### COSA FARE
Scrivi il seguito del testo sull'aumento della retta dell'Istituto Assistenza Anziani, partendo subito dopo l'ultima frase riportata.

### TESTO
┄┄┄┄┄┄

“L’Istituto Assistenza Anziani ha aumentato la retta giornaliera a 65,50 euro. Un aumento di tre euro al giorno, cioè quasi cento euro al mese, più di 1100 euro all’anno. Non poca roba – spiega Flavio Tosi -. Il Presidente e la maggioranza del cda dell’ente sono espressione del Comune, sarebbe ora che l’Assessore alle Partecipate Bianchini, pensasse a gestire queste cose, anziché replicarmi sguaiatamente su quanto ho ricordato dei disastri dell’Amministrazione sulle aziende partecipate”.
“L’Istituto dice che hanno dovuto ridurre i posti letto per la mancanza di personale infermieristico. Per forza, molti lavoratori se ne sono andati dopo i ricatti e le cause giudiziarie che l’ente ha intentato nei loro confronti e figuriamoci se qualcuno si avvicina a un ente così mal gestito”. denuncia Tosi.

┄┄┄┄┄┄

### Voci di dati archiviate
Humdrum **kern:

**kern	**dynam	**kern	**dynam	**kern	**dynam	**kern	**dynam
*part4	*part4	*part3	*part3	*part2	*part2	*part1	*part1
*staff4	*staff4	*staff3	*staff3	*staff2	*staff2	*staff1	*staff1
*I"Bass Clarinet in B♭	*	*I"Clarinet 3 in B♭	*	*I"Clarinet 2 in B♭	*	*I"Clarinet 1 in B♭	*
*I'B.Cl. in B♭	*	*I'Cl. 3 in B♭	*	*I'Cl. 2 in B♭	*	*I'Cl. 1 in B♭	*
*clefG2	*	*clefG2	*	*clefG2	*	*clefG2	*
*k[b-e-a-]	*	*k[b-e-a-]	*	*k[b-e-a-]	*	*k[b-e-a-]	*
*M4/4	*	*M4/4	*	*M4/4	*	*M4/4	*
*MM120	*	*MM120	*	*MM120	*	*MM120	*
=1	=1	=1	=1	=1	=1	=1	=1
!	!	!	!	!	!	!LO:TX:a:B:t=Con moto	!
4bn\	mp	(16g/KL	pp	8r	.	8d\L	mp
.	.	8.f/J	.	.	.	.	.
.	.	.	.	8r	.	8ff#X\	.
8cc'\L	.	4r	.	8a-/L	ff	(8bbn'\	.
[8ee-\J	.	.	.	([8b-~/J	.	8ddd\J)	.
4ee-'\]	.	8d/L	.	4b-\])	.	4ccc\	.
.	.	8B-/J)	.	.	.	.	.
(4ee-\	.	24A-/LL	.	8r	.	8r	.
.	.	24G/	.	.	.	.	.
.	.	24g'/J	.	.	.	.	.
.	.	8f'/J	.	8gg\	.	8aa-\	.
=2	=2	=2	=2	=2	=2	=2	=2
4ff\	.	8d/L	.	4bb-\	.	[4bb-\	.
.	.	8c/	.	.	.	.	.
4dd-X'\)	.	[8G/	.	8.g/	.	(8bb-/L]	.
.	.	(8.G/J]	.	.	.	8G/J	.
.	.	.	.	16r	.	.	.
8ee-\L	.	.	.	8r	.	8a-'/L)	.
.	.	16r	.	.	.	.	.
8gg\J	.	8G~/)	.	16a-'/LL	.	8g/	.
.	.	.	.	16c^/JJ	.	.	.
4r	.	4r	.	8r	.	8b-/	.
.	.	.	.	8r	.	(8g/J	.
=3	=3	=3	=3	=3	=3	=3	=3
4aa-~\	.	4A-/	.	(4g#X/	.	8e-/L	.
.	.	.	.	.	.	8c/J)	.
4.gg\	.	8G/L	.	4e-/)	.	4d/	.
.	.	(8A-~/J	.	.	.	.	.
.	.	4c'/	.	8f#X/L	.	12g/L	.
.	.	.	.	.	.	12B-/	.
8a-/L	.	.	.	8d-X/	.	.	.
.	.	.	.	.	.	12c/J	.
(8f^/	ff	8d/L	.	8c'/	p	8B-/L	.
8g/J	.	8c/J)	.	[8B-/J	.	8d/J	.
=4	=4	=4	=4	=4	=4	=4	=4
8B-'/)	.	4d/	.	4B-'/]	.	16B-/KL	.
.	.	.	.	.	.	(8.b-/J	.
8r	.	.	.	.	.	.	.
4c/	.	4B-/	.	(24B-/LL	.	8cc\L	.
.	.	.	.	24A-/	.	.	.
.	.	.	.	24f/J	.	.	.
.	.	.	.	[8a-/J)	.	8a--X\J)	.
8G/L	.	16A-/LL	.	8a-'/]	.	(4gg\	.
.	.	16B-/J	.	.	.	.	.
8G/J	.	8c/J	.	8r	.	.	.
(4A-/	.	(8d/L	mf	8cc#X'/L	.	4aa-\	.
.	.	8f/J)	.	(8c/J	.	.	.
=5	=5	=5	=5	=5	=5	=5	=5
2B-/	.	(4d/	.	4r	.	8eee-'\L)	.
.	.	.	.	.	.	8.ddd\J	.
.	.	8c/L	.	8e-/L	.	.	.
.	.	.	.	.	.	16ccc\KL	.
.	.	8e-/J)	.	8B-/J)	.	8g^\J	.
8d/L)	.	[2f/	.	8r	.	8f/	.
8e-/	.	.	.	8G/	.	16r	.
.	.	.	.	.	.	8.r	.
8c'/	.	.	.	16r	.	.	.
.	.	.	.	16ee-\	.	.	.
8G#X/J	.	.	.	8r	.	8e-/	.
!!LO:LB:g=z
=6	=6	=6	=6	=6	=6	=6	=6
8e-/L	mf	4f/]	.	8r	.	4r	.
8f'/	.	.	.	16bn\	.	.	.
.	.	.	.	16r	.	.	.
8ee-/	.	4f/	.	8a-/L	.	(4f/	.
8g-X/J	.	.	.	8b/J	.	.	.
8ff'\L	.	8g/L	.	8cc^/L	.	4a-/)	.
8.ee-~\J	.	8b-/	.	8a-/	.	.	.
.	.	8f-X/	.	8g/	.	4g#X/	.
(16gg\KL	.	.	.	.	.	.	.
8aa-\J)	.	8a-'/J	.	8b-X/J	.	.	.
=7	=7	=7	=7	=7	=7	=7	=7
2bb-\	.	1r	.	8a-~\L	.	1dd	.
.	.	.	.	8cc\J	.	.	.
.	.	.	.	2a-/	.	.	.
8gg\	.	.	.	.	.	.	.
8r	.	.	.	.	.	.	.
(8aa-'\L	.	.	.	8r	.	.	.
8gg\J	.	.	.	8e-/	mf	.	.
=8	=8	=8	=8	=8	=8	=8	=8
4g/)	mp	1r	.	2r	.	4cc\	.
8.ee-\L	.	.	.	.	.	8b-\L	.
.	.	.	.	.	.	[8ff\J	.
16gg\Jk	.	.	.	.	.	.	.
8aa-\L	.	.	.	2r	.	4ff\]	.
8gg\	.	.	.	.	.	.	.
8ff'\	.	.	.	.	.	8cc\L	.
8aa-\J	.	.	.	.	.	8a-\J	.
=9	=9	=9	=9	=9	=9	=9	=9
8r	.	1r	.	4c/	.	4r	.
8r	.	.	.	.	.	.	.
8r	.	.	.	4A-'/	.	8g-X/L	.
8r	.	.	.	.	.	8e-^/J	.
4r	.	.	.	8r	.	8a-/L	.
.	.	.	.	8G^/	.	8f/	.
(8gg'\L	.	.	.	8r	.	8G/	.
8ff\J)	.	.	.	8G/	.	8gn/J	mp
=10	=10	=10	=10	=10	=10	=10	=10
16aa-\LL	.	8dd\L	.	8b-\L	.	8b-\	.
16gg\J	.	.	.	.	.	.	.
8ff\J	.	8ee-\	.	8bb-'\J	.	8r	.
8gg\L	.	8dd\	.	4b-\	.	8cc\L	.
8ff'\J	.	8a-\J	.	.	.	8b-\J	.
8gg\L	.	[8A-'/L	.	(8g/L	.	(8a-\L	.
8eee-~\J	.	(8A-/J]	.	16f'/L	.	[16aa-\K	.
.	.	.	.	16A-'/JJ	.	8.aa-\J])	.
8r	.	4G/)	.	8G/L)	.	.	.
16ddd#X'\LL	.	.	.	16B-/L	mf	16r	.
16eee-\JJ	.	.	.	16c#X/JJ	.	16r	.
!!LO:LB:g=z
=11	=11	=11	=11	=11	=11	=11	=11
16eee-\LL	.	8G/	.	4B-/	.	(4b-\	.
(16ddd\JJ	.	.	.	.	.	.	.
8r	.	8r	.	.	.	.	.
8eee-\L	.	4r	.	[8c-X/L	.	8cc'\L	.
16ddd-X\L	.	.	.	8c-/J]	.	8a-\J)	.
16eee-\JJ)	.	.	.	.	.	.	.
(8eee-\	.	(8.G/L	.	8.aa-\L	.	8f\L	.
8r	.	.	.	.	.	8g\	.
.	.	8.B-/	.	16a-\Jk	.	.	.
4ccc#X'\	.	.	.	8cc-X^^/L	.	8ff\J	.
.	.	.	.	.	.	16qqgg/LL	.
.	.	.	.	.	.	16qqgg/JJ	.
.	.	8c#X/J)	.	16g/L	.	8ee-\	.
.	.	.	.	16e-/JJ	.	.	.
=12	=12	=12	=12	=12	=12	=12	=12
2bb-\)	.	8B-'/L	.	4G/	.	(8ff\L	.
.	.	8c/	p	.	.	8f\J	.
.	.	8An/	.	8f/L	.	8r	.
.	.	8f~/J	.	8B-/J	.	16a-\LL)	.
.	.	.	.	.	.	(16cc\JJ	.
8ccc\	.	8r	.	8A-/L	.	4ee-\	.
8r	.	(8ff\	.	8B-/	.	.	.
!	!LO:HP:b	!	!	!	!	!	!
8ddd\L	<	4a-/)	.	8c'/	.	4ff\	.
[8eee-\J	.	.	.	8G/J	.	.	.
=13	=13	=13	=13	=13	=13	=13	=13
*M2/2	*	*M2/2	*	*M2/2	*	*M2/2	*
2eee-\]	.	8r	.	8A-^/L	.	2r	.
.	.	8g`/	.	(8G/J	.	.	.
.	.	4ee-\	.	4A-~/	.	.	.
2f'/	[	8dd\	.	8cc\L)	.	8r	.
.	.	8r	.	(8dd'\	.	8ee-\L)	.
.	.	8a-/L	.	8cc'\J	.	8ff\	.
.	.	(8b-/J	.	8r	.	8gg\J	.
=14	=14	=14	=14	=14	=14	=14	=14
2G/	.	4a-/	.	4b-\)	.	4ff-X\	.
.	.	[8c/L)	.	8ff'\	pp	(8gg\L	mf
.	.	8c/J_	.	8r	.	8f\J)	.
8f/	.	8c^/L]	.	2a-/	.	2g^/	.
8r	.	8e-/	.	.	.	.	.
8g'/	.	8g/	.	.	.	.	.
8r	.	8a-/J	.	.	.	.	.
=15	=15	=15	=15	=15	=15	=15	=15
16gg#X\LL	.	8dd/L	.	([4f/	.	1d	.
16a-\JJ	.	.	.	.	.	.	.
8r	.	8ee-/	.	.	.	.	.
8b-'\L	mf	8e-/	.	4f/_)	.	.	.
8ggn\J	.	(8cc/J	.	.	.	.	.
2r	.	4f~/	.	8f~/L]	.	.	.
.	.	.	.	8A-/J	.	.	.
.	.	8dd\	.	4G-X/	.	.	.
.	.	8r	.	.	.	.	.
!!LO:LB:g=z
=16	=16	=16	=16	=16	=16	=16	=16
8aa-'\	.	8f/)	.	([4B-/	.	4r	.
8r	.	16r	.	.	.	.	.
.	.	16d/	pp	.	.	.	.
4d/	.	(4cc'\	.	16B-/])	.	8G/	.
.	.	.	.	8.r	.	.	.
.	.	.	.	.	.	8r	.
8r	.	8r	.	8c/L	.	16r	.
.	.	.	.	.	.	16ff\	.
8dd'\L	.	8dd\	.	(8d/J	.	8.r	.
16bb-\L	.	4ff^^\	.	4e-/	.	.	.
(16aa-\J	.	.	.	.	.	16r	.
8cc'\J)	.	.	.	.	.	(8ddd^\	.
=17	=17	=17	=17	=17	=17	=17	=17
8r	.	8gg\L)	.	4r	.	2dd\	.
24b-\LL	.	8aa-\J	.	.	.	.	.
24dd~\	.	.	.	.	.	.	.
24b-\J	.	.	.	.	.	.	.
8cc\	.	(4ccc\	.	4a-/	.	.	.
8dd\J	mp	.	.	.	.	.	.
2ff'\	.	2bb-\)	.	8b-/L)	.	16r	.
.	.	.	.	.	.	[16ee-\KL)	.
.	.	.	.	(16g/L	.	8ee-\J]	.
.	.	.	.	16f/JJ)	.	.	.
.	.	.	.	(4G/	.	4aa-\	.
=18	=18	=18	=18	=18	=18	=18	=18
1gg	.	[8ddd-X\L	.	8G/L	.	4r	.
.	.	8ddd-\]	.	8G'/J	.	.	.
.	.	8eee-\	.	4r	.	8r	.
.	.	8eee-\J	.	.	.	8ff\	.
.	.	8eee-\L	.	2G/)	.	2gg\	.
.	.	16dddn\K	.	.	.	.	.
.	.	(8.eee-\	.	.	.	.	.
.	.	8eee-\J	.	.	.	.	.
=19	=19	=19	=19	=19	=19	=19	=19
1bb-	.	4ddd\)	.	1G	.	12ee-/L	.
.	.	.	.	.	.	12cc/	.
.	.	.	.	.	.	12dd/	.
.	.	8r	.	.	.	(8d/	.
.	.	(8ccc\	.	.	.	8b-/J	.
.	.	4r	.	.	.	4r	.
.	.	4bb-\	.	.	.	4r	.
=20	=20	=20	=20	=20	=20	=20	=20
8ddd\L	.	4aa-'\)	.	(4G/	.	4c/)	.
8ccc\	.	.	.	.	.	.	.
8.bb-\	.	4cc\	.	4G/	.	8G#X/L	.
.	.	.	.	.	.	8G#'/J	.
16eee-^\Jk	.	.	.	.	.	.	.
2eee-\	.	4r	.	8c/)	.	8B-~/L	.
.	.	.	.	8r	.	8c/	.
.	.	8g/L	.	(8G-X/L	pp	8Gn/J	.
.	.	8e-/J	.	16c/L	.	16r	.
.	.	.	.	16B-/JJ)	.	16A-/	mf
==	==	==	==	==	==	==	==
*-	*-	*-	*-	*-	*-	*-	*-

┄┄┄┄┄┄

### RISULTATO
“Con me Sindaco – dice Tosi – tutte le aziende partecipate del Comune hanno sempre chiuso in attivo. Amia ha avuto il suo primo bilancio in perdita con Sindaco Sboarina e non è un caso. Quanto ad Agsm e Aim: l’accordo era pronto già nel 2017, ma Sboarina ha atteso quattro anni, perché prima ha provato a svendere Agsm alla milanese A2A. Operazione che avrebbe annichilito la nostra multiutilty e che è stata sventata grazie alle opposizioni in Consiglio comunale”.